Maintenant, lorsque l'élan ascensionnel de l'être s'est épanoui en la forme humaine terrestre, commence un nouveau cycle de métamorphoses, et cela parce que l'être humain est le seuil à partir duquel l'ascension du monde se poursuit vers des états supérieurs, des formes supérieures de l'acte d'être. L'être humain existe d'ores et déjà, virtuellement au moins, dans plusieurs mondes, car il est constitué d'une triade : le corps, I'âme, l'esprit (jism, nafs, rûh ou 'aql). Cette triade est celle-là même de l'anthropologie de la gnose classique (sôma, psyché, pneuma) : il y a l'homme naturel ou charnel (insân tabi'î, les "hyliques") ; il y a l'homme-âme (insân nafsânî, les "psychiques") ; il y a l'homme-esprit (insân 'aqlî ou rûhânî, les "pneumatiques"). À chacun de ces états de l'homme correspond une sublimation progressive de l'état et de la notion du corps. Il y a un corps matériel, il y a un corps psychique, il y a un corps spirituel (caro spiritualis). Chacun de ces deux derniers est le temple d'une palingénésie et d'une résurrection future, dont l'homme décide, au cours de la vie terrestre présente, s'il y sera apte, ou s'il retombera vaincu au-dessous de lui-même.

Si nous voulons aller en profondeur dans la compréhension de nos cultures spirituelles, il nous faut relever les conséquences de tels faits.
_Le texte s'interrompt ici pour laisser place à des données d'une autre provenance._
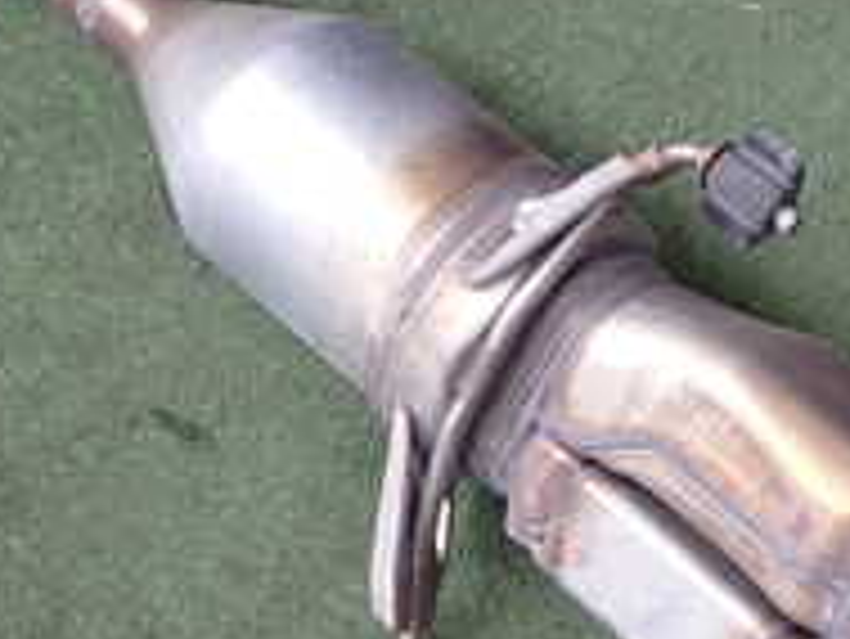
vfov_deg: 15.4
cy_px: 590
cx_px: 922
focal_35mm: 95
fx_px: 2334
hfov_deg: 19.8
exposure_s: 1/125
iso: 125
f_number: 2.3
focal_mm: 5.4
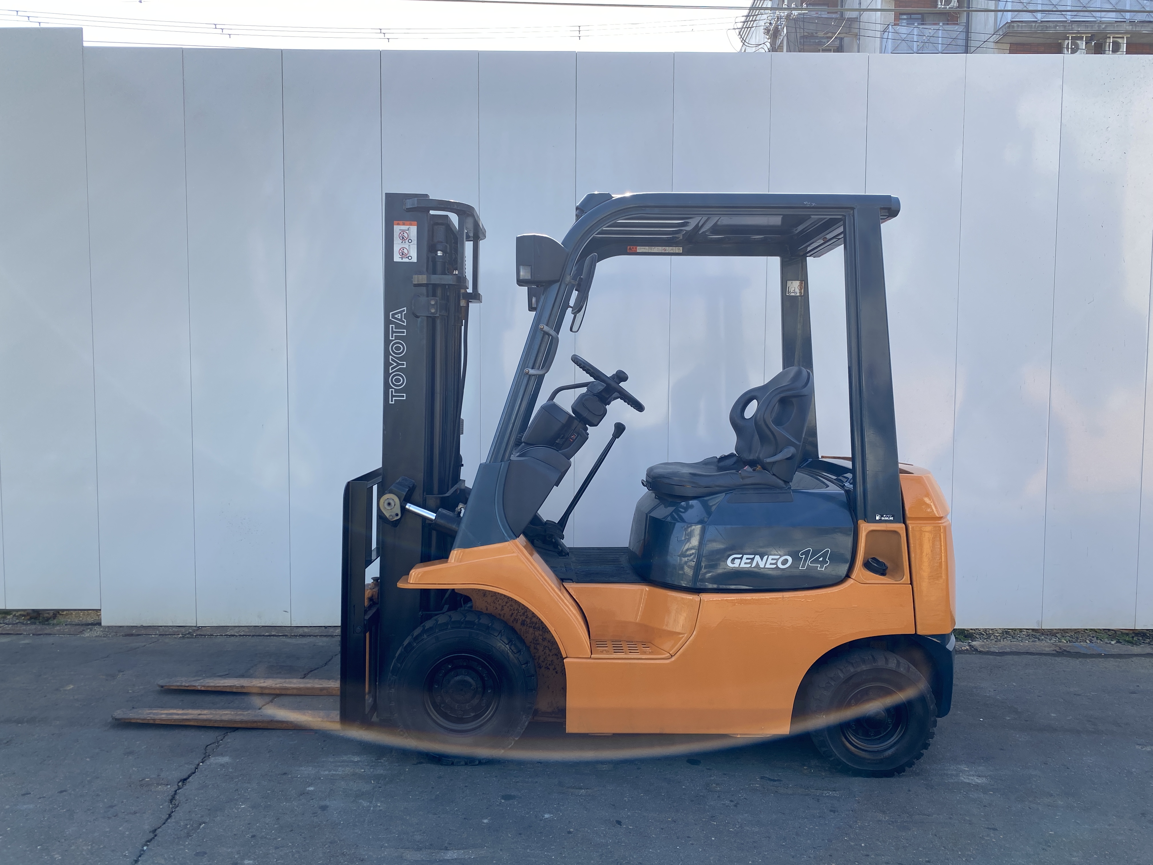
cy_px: 432
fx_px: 866
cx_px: 576
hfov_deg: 67.3
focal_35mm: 26
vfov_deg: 53.1
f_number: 1.8
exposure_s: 1/398
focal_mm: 4.25
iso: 32
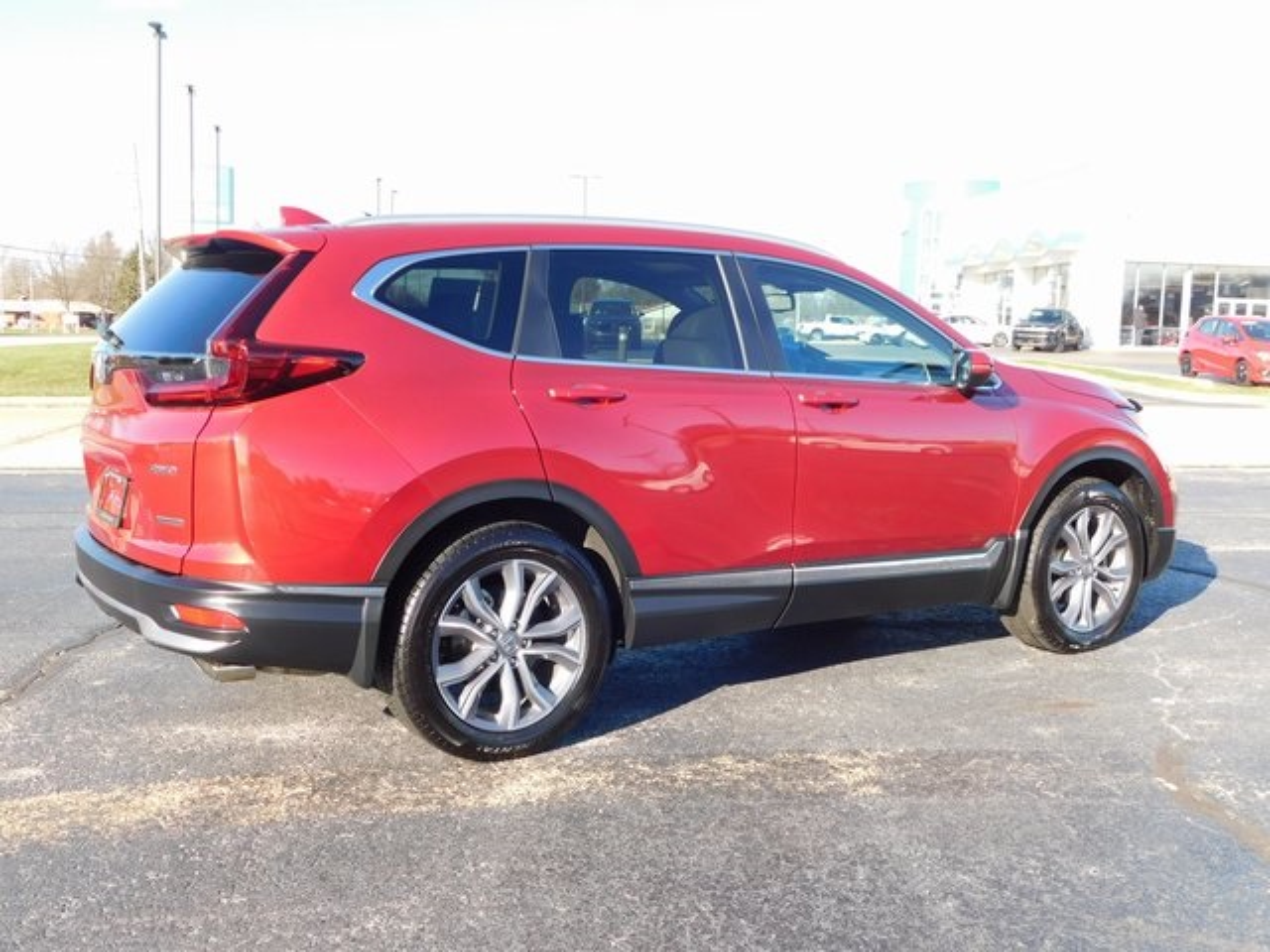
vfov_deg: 39.7
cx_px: 635
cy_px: 476
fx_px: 1321
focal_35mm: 36
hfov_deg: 51.4
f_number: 3.5
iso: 125
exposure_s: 1/320
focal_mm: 6.3
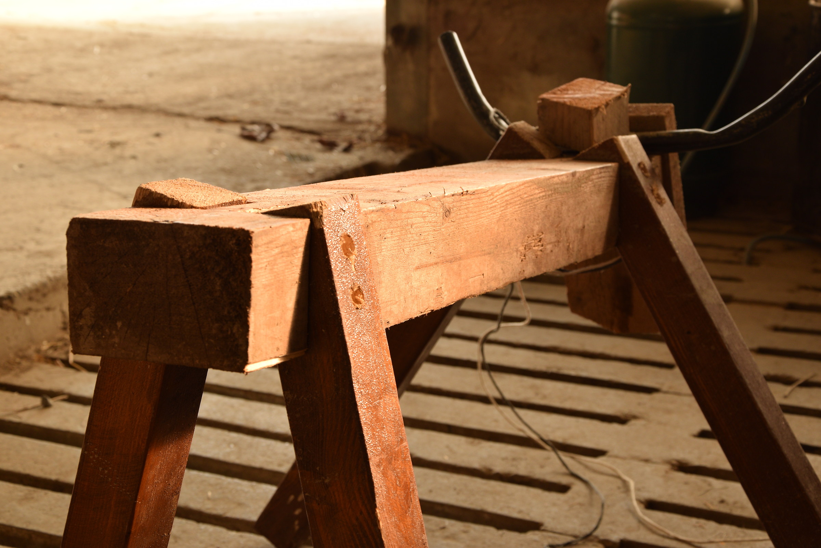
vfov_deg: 21.6
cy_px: 274
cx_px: 410
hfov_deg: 31.9
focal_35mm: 63
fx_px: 1437
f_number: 7.1
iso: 200
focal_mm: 42
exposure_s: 1/15
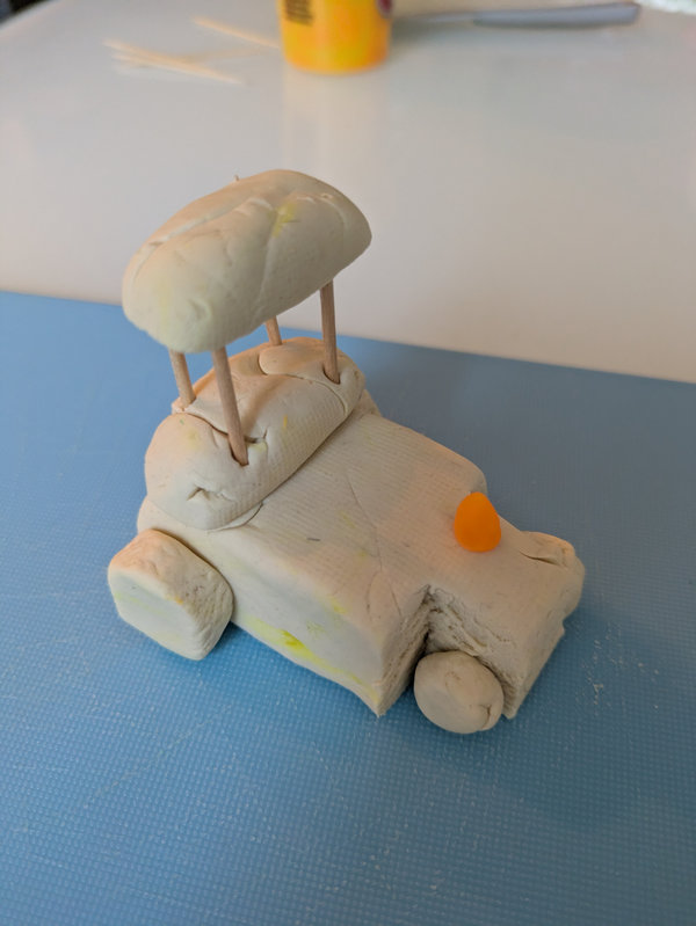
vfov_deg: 69.4
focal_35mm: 25
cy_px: 463
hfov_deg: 54.9
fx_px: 670
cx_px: 348
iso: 644
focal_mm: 5.43
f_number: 1.89
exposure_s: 1/25
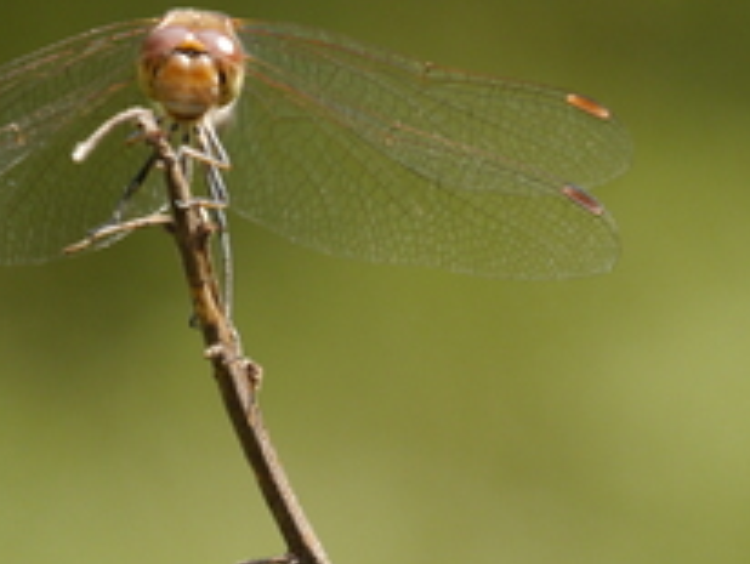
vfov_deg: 2.2
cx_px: 226
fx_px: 14512
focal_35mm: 669
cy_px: 253
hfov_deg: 3.0
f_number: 5.6
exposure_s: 1/320
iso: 400
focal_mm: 150
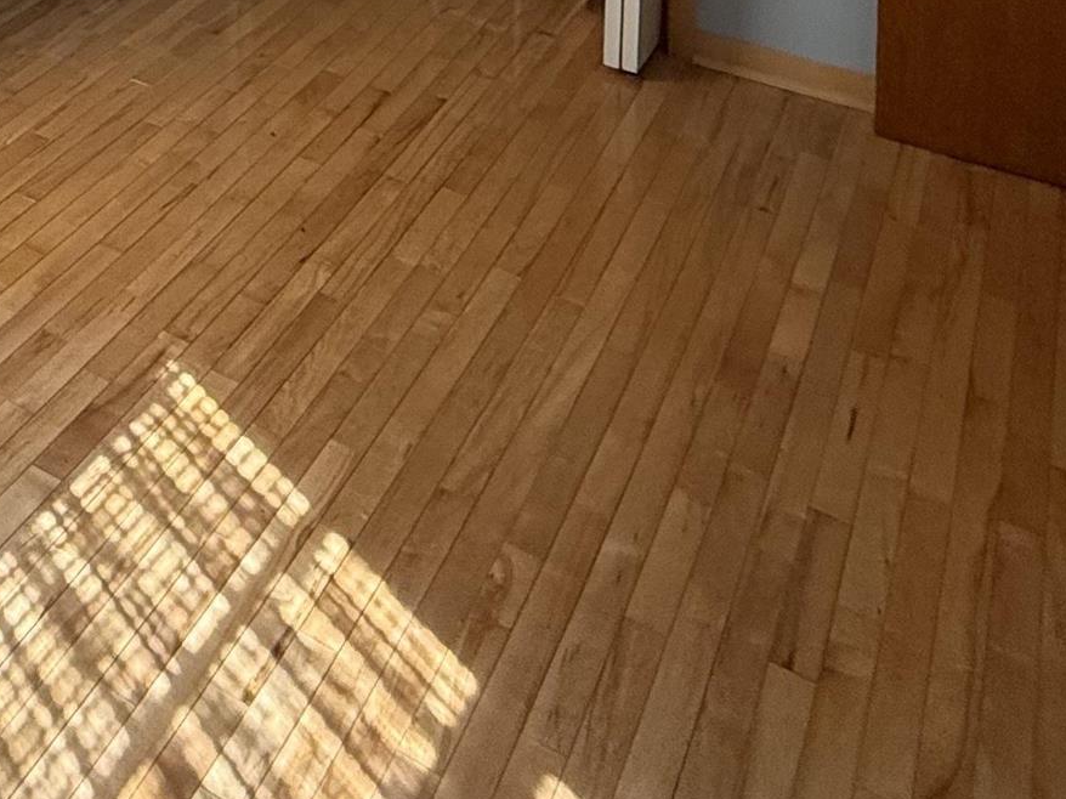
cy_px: -555
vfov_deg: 21.7
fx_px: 1509
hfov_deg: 35.8
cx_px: 41
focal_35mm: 49
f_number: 2.2
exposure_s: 1/99
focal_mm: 2.22
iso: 100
Car nous voyons ici, au niveau de l'homme psychique et de la "corporéité spirituelle", se développer une doctrine de l'Imagination active qui déroute nos theories habituelles de la connaissance, prisonnières du dualisme de la sensibilité et de l'entendement. Il s'agit d'une Imagination tout autre que ce que nous appelons couramment de ce nom, et qui n'est que la fantaisie secrétant de l'imaginaire. Il s'agit d'un organe de vraie perception et de vraie connaissance, intermédiaire entre la perception sensible et la connaissance intellective, de même que I'âme est intermédiaire entre le corps et l'esprit. Ce que perçoit cet organe, c'est un monde qui lui est absolument propre ('âlam al-mithâl, le mundus imaginalis, monde des corps à l'état spirituel, monde des "corps de résurrection") ; c'est l'intermonde, le monde de I'Âme, l'entre-deux, le barzakh, entre le monde de la matière matérielle et le monde des pures Intelligences chérubiniques. C'est pourquoi Mollâ Sadrâ n'a pas hésité à faire de l'Imagination active une faculté spirituelle au même titre que l'intellect, indépendante de l'existence du corps organique, puisqu'elle est en quelque sorte le corps subtil de I'âme. Or, c'est tout cet intermonde de l'âme qui sera perdu avec la philosophie d'Averroës, et les conséquences en ont été graves pour l'Occident. Car c'est seulement par cet intermonde que l'on comprend la vérité spirituelle des visions prophétiques comme en étant la vérité littérale ; c'est par lui que l'on peut authentifier les visions des mystiques, et finalement c'est par lui que l'on peut comprendre l'idée de la Resurrection corporelle (ma'âd jismânî), laquelle est inconcevable si l'on ne dispose pas d'une notion precise du corps subtil. C'est pourquoi, sur ce point capital, Mollâ Sadrâ renverra dos à dos le théologien Ghazalî et le philosophe Avicenne.